For those interested: My 9 & 3/4 favorite books of 2011.


----------



## CharlieJ (Dec 26, 2011)

Nice list. A good mix in there. Maybe a bit more history in 2012?


----------



## FenderPriest (Dec 26, 2011)

CharlieJ said:


> Nice list. A good mix in there. Maybe a bit more history in 2012?


Potentially - Biographies hit that for me, and I read a couple biographies this year (though they didn't make the list). If you want a full list of books I read, just check out the Reads and Books page on my blog. At the moment, I'm feeling like reading my "History of the English Language" again this year... or a book on the history of coffee.


----------



## Zach (Dec 26, 2011)

I love Gilead! One of my favorite lines from it (paraphrased): "Boughton was a very serious Presbyterian, then again, I don't think there is another kind."


----------



## Pergamum (Dec 27, 2011)

Interesting books on technology.

The Sam Crabtree book on Affirmation is WONDERFUL!

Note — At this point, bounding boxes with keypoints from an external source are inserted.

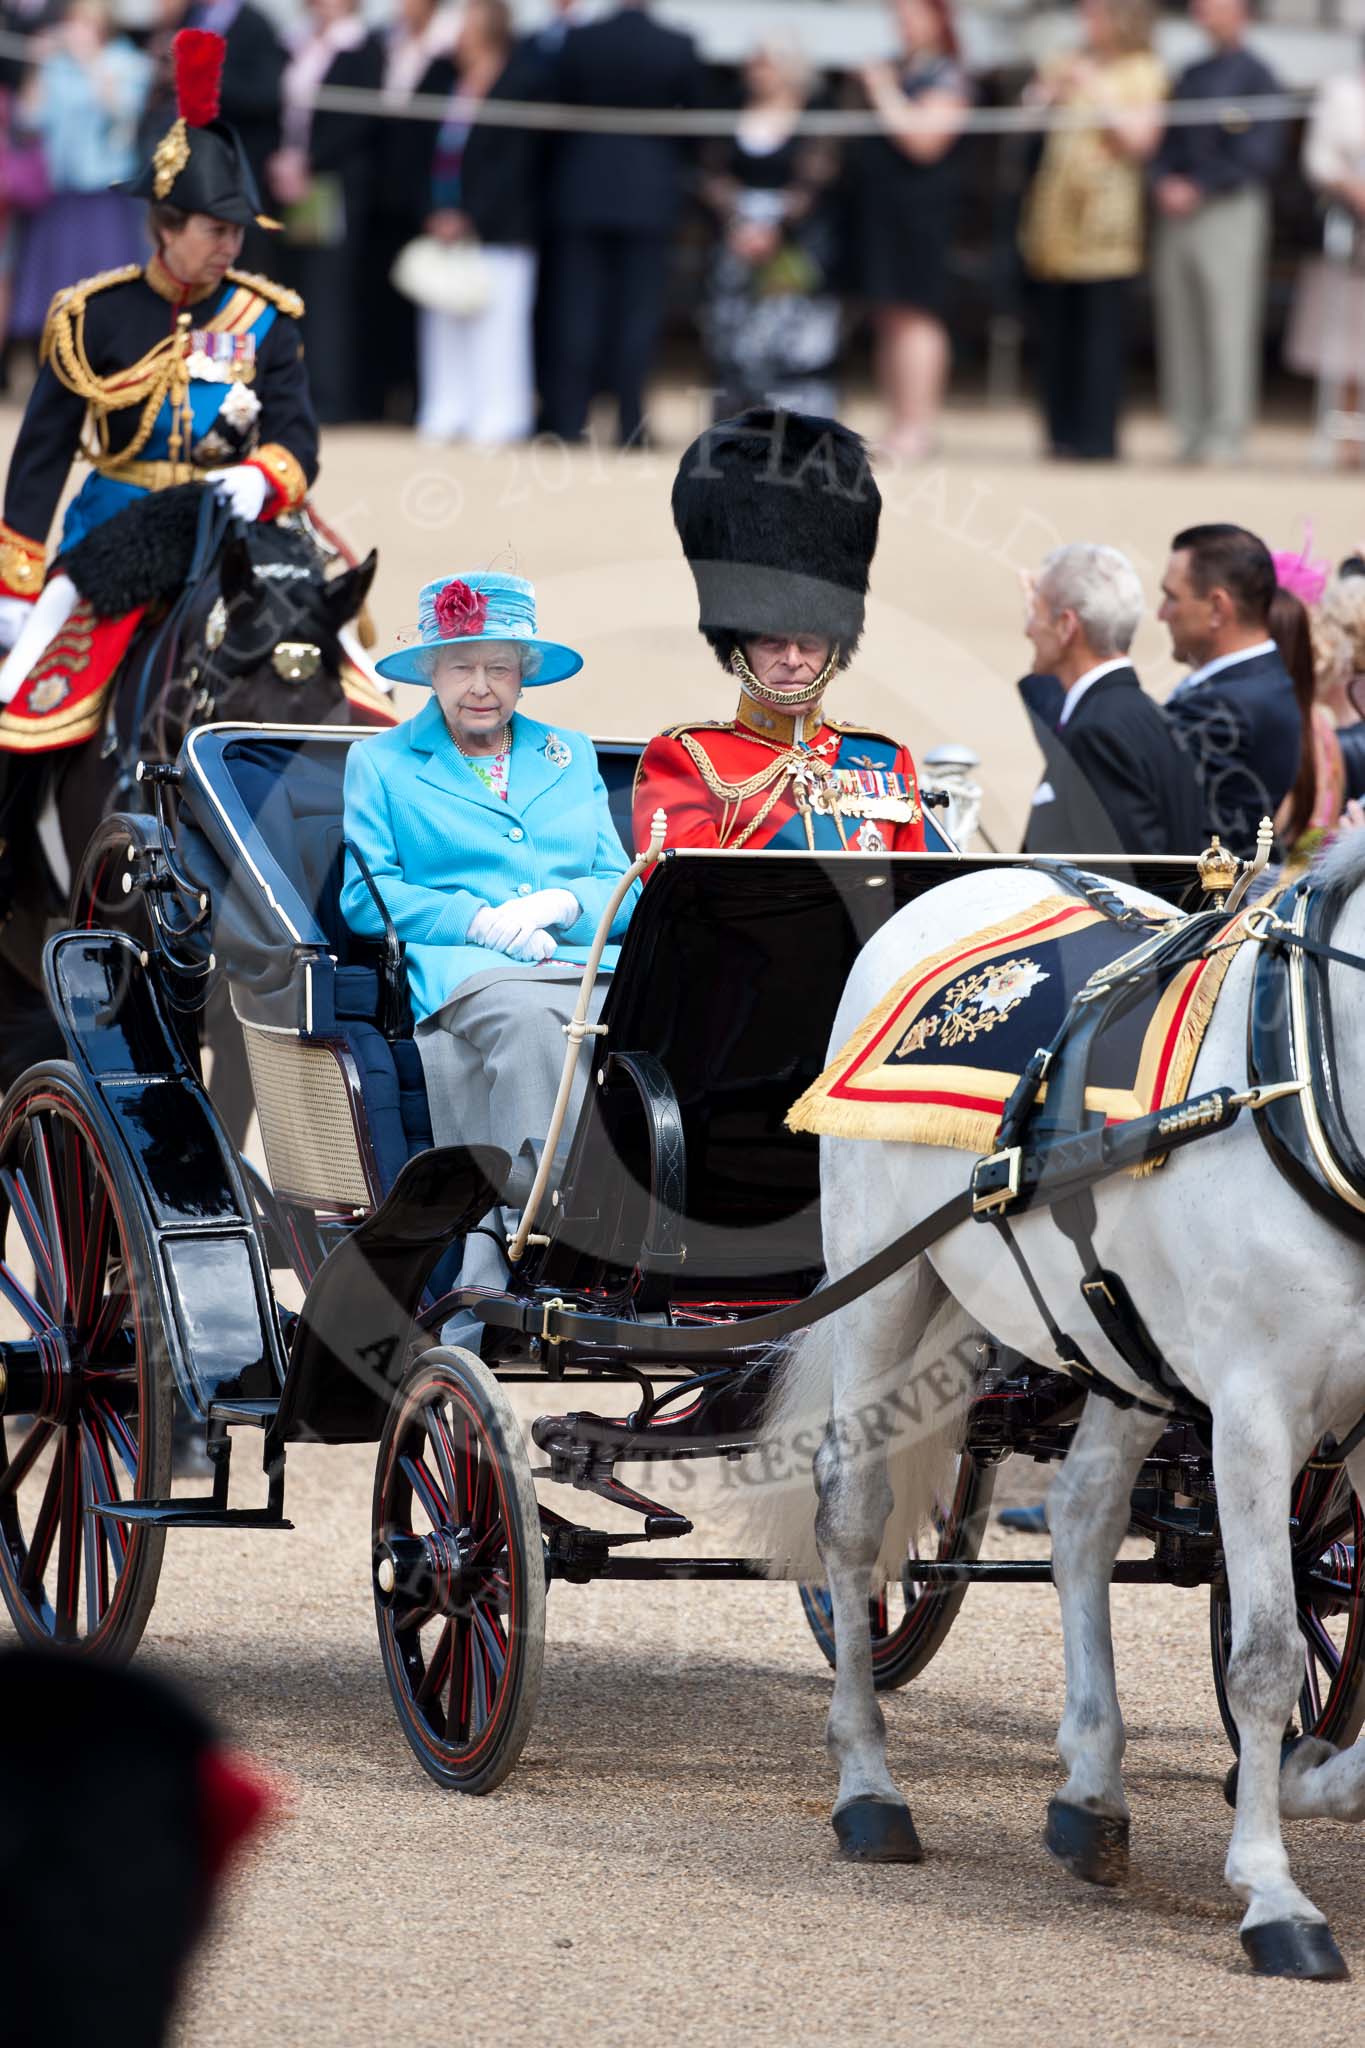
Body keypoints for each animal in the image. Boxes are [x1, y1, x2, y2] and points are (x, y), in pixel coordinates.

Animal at [753, 831, 1365, 1982]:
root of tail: (987, 870)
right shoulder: (1256, 1410)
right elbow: (1266, 1652)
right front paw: (1273, 1889)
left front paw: (1309, 1777)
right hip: (882, 1288)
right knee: (849, 1515)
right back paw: (867, 1784)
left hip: (1121, 1337)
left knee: (1080, 1518)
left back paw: (1091, 1789)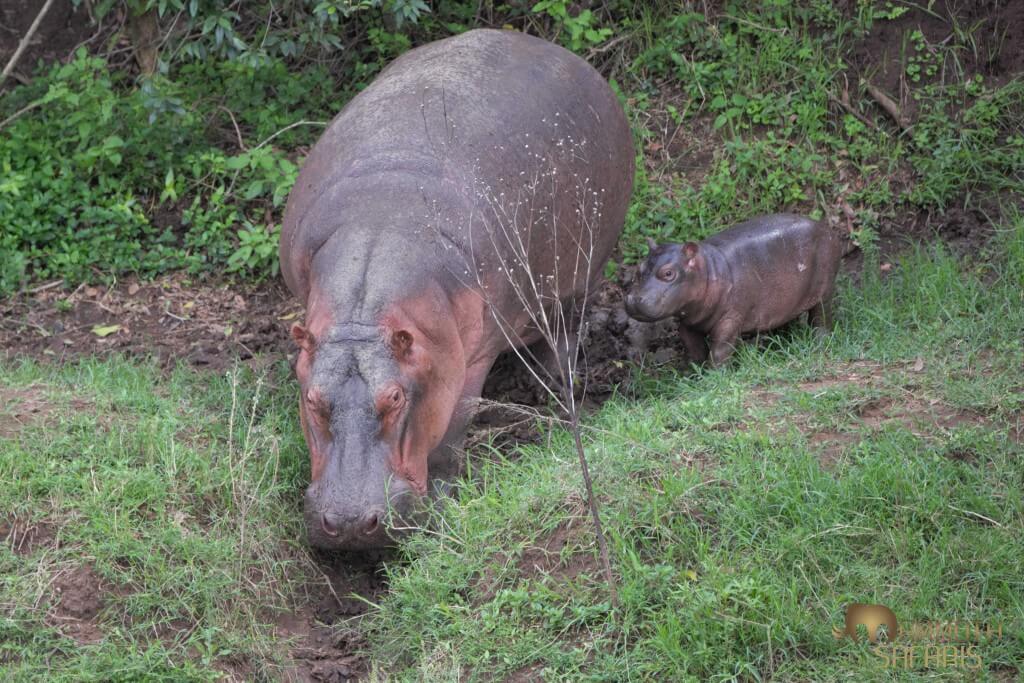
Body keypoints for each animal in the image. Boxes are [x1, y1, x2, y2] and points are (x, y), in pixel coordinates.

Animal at [279, 29, 633, 549]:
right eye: (311, 399)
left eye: (395, 398)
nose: (347, 524)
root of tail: (561, 53)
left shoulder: (469, 357)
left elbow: (452, 431)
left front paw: (446, 499)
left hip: (585, 272)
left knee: (566, 332)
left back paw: (553, 389)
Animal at [625, 214, 849, 367]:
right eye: (638, 269)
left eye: (668, 273)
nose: (633, 299)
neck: (709, 268)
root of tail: (827, 229)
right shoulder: (688, 322)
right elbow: (692, 347)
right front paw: (693, 373)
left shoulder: (731, 317)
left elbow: (720, 349)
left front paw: (713, 376)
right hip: (787, 300)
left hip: (824, 289)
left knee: (821, 317)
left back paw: (820, 342)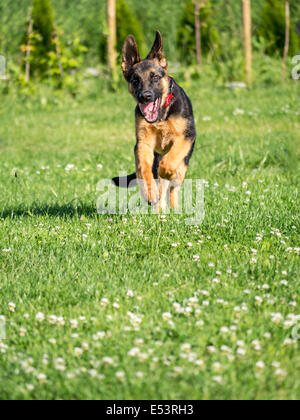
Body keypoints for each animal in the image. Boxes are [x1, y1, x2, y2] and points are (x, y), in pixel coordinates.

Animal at [113, 30, 197, 212]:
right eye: (135, 80)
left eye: (155, 77)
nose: (145, 96)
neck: (160, 117)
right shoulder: (143, 144)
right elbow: (143, 170)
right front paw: (149, 192)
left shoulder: (184, 137)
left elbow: (170, 161)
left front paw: (166, 171)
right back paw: (159, 208)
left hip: (183, 166)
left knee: (173, 187)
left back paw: (174, 208)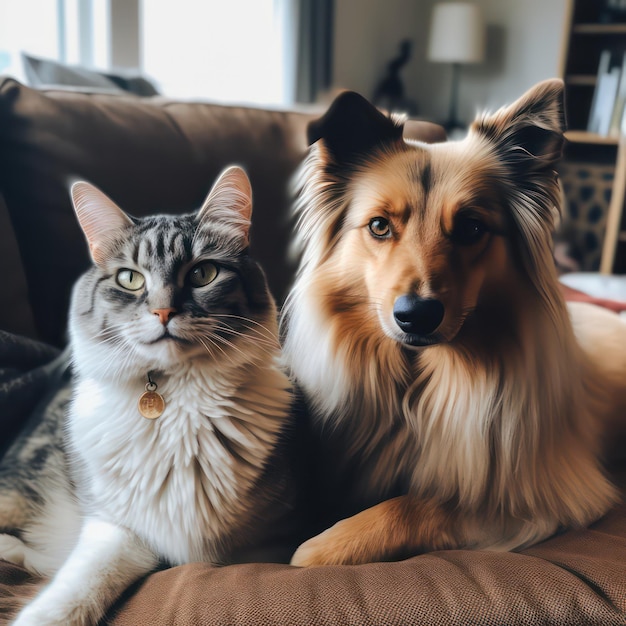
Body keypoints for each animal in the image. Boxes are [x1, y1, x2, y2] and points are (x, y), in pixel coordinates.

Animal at [0, 166, 298, 624]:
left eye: (202, 274)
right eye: (130, 279)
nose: (163, 312)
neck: (178, 399)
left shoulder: (273, 542)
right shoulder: (116, 526)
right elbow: (73, 589)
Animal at [282, 79, 624, 564]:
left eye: (470, 228)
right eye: (380, 226)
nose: (416, 316)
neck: (416, 386)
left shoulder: (545, 496)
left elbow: (416, 504)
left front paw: (326, 546)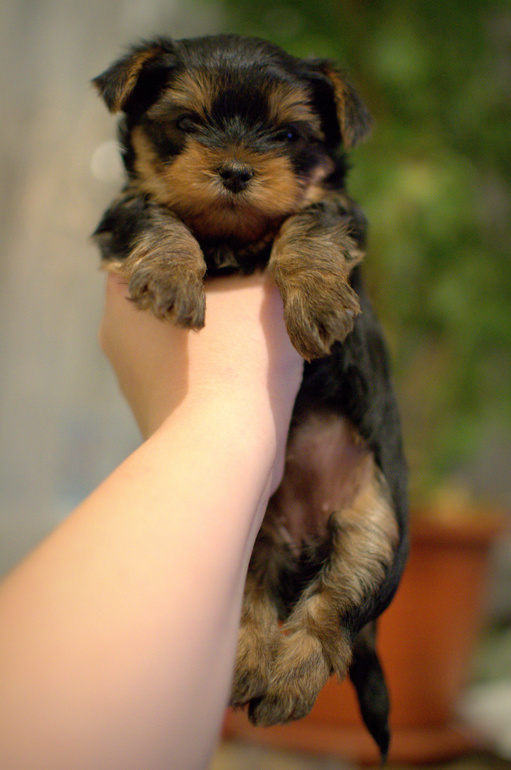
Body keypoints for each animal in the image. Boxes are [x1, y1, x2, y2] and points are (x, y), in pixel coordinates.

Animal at [93, 34, 408, 761]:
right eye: (186, 123)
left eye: (287, 135)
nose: (236, 170)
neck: (233, 237)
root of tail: (303, 538)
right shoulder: (124, 210)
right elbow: (155, 214)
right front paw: (171, 275)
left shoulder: (339, 212)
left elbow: (310, 221)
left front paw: (317, 301)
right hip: (251, 539)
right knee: (254, 604)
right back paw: (246, 665)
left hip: (377, 527)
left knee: (334, 615)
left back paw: (289, 680)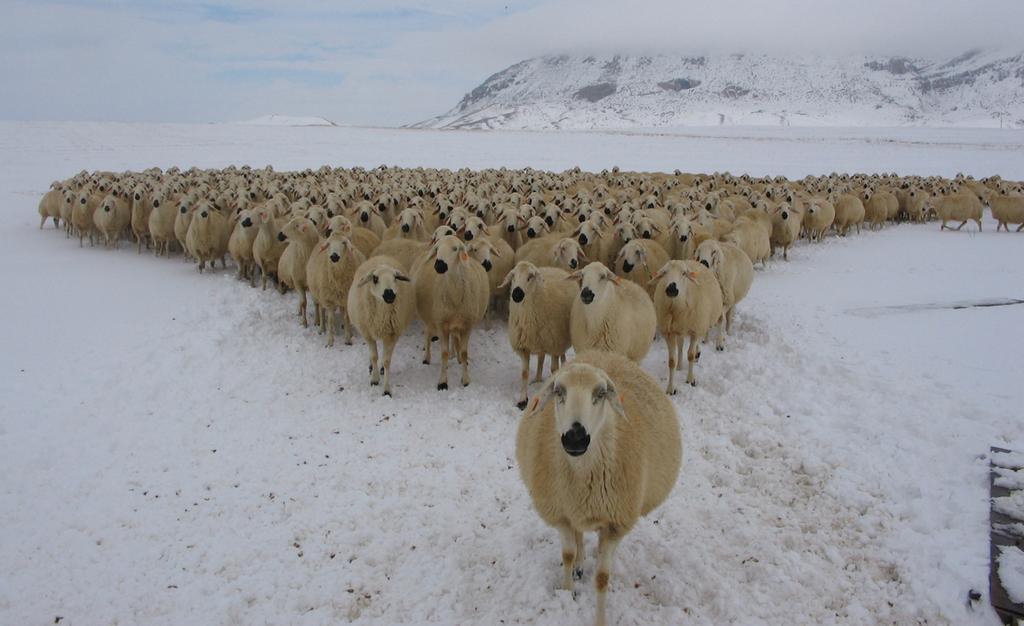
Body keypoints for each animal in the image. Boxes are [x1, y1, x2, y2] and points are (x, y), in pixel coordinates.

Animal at [346, 256, 413, 397]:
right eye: (375, 278)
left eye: (395, 277)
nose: (389, 294)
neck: (382, 316)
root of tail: (381, 257)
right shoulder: (367, 334)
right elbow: (373, 356)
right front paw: (375, 380)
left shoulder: (391, 335)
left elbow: (387, 361)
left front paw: (386, 389)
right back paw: (372, 367)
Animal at [415, 235, 491, 389]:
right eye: (437, 248)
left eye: (455, 248)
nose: (439, 265)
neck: (455, 293)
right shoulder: (441, 324)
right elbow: (444, 353)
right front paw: (443, 382)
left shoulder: (467, 325)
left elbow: (464, 352)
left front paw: (465, 379)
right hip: (430, 318)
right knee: (428, 334)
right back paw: (427, 358)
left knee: (456, 339)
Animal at [501, 262, 581, 409]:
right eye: (513, 276)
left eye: (530, 276)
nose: (516, 293)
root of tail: (555, 268)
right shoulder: (524, 347)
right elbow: (524, 373)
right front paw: (522, 400)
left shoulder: (554, 343)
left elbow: (554, 369)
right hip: (541, 341)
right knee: (541, 358)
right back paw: (537, 380)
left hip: (559, 340)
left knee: (561, 356)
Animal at [520, 350, 679, 626]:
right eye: (559, 391)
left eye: (601, 393)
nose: (575, 437)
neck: (583, 476)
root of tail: (599, 353)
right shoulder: (561, 512)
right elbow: (567, 554)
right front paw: (568, 591)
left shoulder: (615, 524)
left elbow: (602, 578)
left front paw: (600, 618)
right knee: (578, 536)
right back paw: (580, 564)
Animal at [651, 259, 724, 391]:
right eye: (664, 272)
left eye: (684, 273)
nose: (671, 288)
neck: (675, 308)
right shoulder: (669, 333)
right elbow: (671, 361)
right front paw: (671, 388)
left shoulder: (695, 330)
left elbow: (690, 355)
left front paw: (690, 380)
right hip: (685, 327)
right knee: (681, 344)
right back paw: (683, 363)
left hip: (714, 311)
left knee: (721, 320)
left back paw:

I was tempted to buy the Russell Moore book on being tempted - but after reading his online blog posts, I am not sure I want to read any more of this guy.


----------



## FenderPriest (Dec 27, 2011)

Pergamum said:


> I was tempted to buy the Russell Moore book on being tempted - but after reading his online blog posts, I am not sure I want to read any more of this guy.


His work is very helpful, and I think loads of people will benefit from his clarity of thought on what temptation is, and how we need Jesus in it. I'd recommend getting it despite whatever reservations you may have from his other work.


----------